## ЗАДАНИЕ A
Перепишите дословно отрывок из текста о молодом Гоголе от слов «Ученические годы Гоголя» до слов «владеют Гоголем одновременно.».
## ЗАДАНИЕ B
Напишите продолжение текста о Гоголе и «Вечерах на хуторе близ Диканьки», начав сразу после его последнего предложения.

Первая часть «Вечеров на хуторе близ Диканьки» вышла в свет в середине 1831 года, а через год была издана вторая. Литературная репутация Гоголя была сразу твердо установлена; его талант был признан и оценен по достоинству и самым авторитетным литературным трибуналом, и кругом самой простой читающей публики.
Ученические годы Гоголя окончились.
В психической жизни художника за эти годы, как мы видели, много туманного и труднообъяснимого. Удивительное чередование веселости и глубокой меланхолии с перевесом последней; необычайно живо работающая фантазия и рядом с ней ум очень зоркий; романтическое тяготение к неизведанному и неиспытанному, большая склонность к размышлению и к анализу своих собственных ощущений и мыслей, самолюбие, сильно развитое и очень близко подходящее к самомнению; уверенность в своих силах, пока еще не испробованных; смутное представление о призвании к чему-то великому, но пока неизвестному; взгляд на этот грядущий подвиг, как на нечто весьма для людей полезное и спасительное, а потому и сознание своего права строго судить людей; наконец, великий дар художественного творчества – вот те мысли, ощущения, настроения и силы, которые владеют Гоголем одновременно.
Со всеми этими психическими факторами его жизни мы будем встречаться и позже, и они будут проявляться в своеобразном, иногда весьма странном виде. Но теперь, когда Гоголь стал автором «Вечеров на хуторе», мы должны на время оборвать рассказ о его жизни, чтобы перейти к историко-литературной оценке его первого художественного произведения. Обзор главнейших литературных явлений конца 20-х и начала 30-х годов облегчит нам эту оценку.

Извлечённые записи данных

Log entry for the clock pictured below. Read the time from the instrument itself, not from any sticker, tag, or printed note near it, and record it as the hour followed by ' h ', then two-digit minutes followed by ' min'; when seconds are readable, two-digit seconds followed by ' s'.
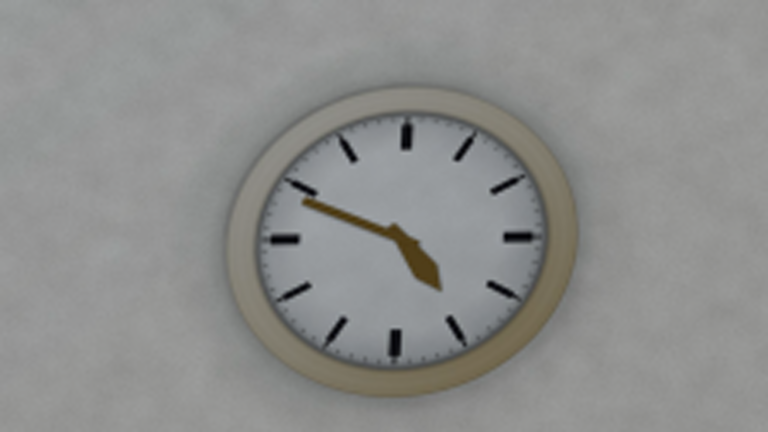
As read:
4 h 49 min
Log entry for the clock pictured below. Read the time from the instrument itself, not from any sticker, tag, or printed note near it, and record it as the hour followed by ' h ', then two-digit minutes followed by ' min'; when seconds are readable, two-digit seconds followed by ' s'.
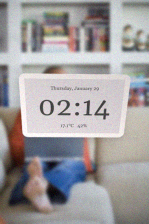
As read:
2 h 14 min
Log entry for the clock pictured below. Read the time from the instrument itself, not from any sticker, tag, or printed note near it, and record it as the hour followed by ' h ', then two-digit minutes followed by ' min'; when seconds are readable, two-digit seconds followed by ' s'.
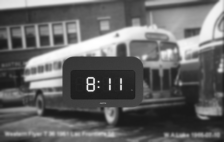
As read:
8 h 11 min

## ОТВЕТ К УПРАЖНЕНИЮ A
Ученические годы Гоголя окончились.
В психической жизни художника за эти годы, как мы видели, много туманного и труднообъяснимого. Удивительное чередование веселости и глубокой меланхолии с перевесом последней; необычайно живо работающая фантазия и рядом с ней ум очень зоркий; романтическое тяготение к неизведанному и неиспытанному, большая склонность к размышлению и к анализу своих собственных ощущений и мыслей, самолюбие, сильно развитое и очень близко подходящее к самомнению; уверенность в своих силах, пока еще не испробованных; смутное представление о призвании к чему-то великому, но пока неизвестному; взгляд на этот грядущий подвиг, как на нечто весьма для людей полезное и спасительное, а потому и сознание своего права строго судить людей; наконец, великий дар художественного творчества – вот те мысли, ощущения, настроения и силы, которые владеют Гоголем одновременно.

## ОТВЕТ К УПРАЖНЕНИЮ B
III
Годы, когда «Вечера на хуторе» создались и увидели свет, были в истории нашего словесного творчества годами переходными: старые литературные традиции падали, подорванные и обесцененные, а «новое», которое должно было заступить их место, еще недостаточно окрепло и утвердилось. В критике шел нескончаемый и придирчивый спор об этом «новом и старом», о заимствованном и народном, спор о стариках, которым пора перестать поклоняться, и о современниках, которые обещают много, но пока еще так мало сделали.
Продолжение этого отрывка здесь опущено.